Gord Quinton, director of financial services with the municipality, said the Chatham PUC once owned the property back when water was taken from the Thames River. It was deemed surplus last August, and council directed Quinton to put the property up for sale.

He said until a deal can be worked out with a buyer it will remain as parkland.

Kristen Nead, the realtor who handles all municipal property sales, said the list price is $499,000. She and deputy director of economic development, Stuart McFadden, stressed someone coming in with the highest price won’t necessarily get the land.

As part of the sale process, the municipality is asking potential purchasers to submit proposed development plans with their offers.

“We want the winning bid to not necessarily be the highest price, but what is the best use of the land for the community,” McFadden said.

Nead agreed.

“A really good investment would be looked at better than just the highest price,” she said, adding that increasing the municipality’s tax base is part of the consideration process.

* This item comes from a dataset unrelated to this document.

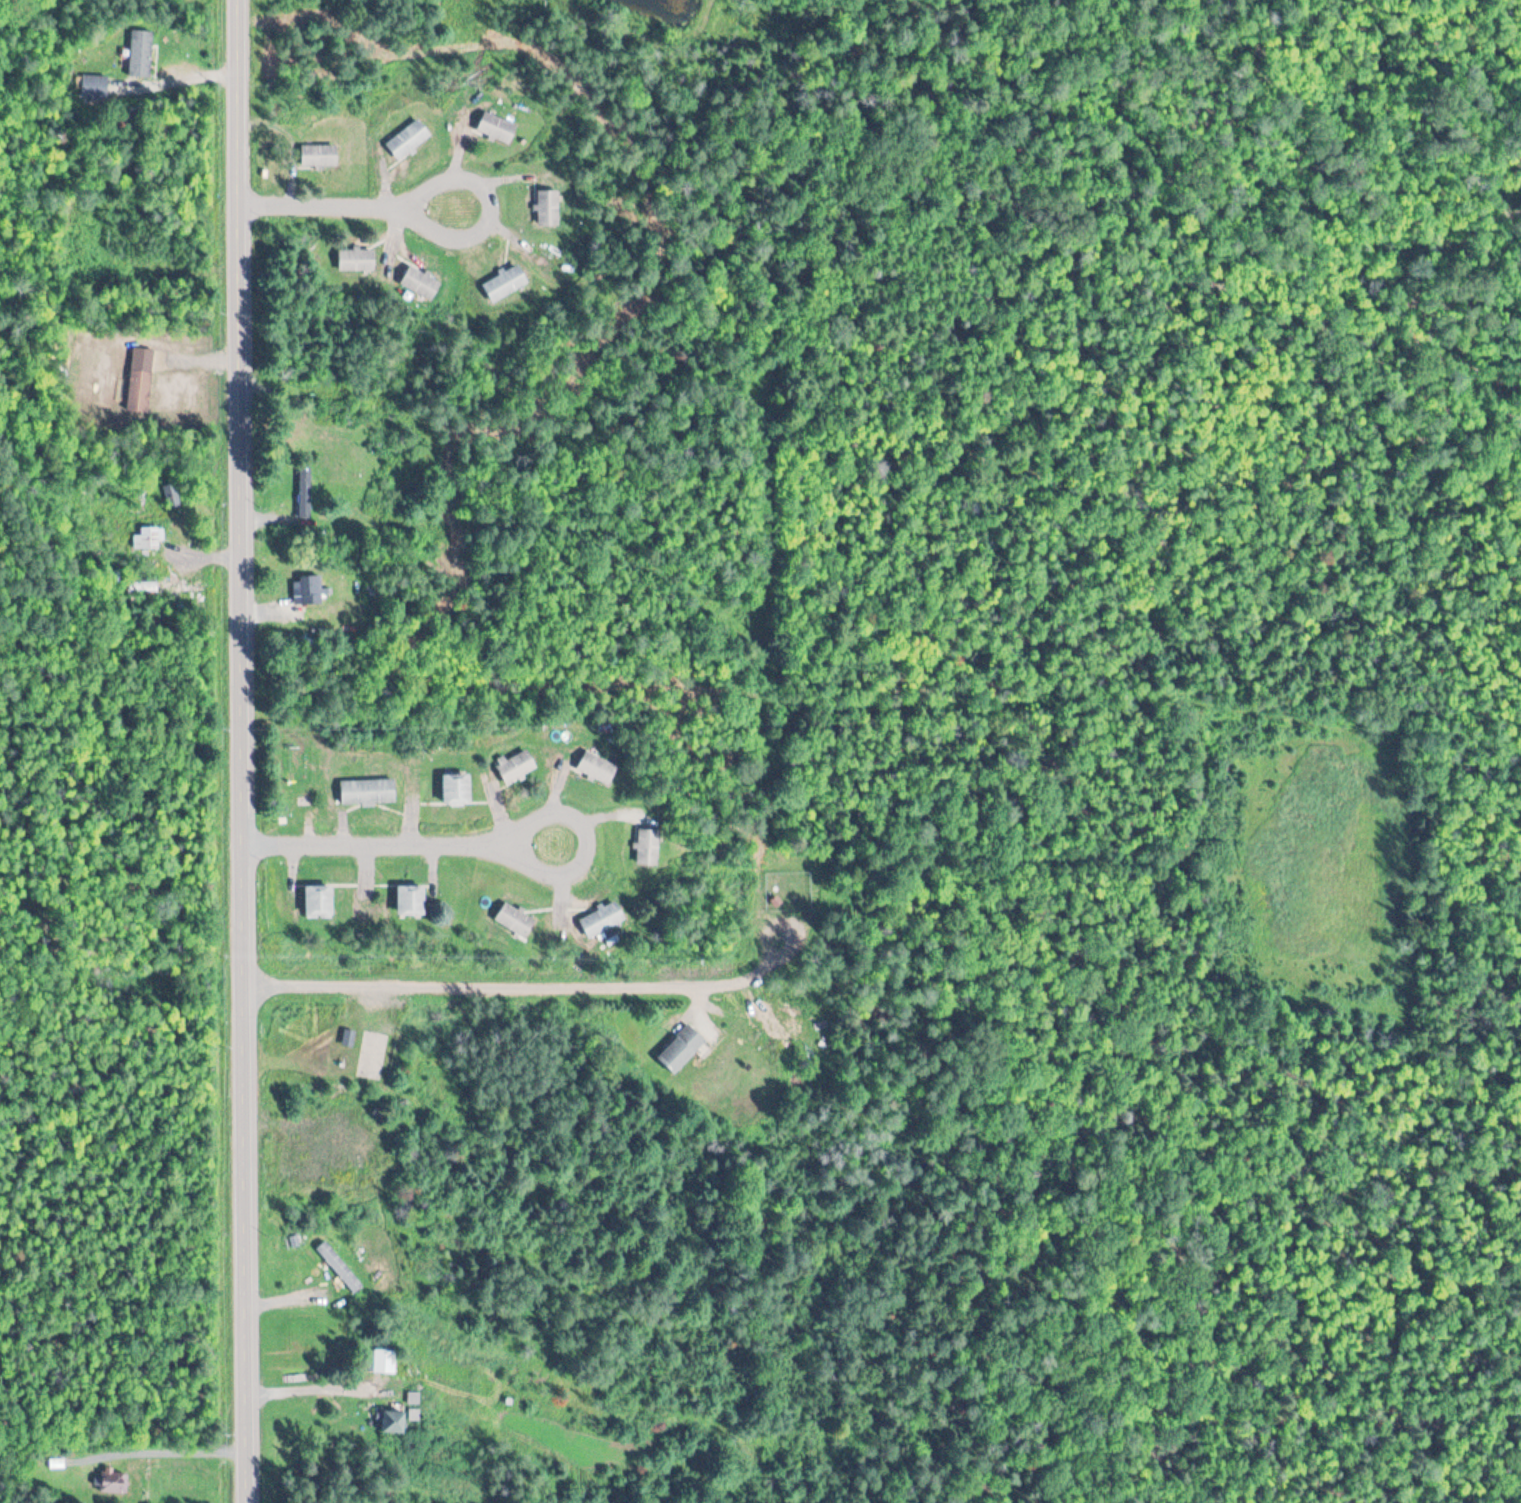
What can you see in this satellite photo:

McFadden said he has no idea what the land will ultimately be used for.

“People have an opportunity to submit their thoughts, ideas and price on that,” he said. “What do you do with the property? I don’t know. We don’t know what the next use might be. That’s why we put the question out to developers.

Nead said she listed the property April 22, and people have three months – until July 22 – to put forth proposals and offers. She said there has been some interest in the land already.

McFadden thinks the location will draw interest.

“It’s on a busy road and has lots of exposure. We have no intention on developing it, so we’ll leave it up to the developers to tell us what should be done with it,” he said.

Nead anticipates it will be a complicated sale, as part of the property is a park, but there are also a number of easements and utilities that traverse the land.

She said the public would have to be consulted as the municipality would have to ask to close the park in order for the land sale to go through. She said there are also restrictions on the property that would have to be agreed to as well.

“There will be lots of conditions,” she said.

McFadden said the land may ultimately remain in municipal hands, however.

“At the end of the day, what might end up happening is nothing. If it doesn’t meet what we want to do, it won’t happen,” he said of any proposal.

Quinton said if the municipality finds the right fit, then the next stage would be to hold a public meeting to allow the surrounding property owners and the public the opportunity to provide input to council.

Council would ultimately have to approve of the sale before it could be completed, he added.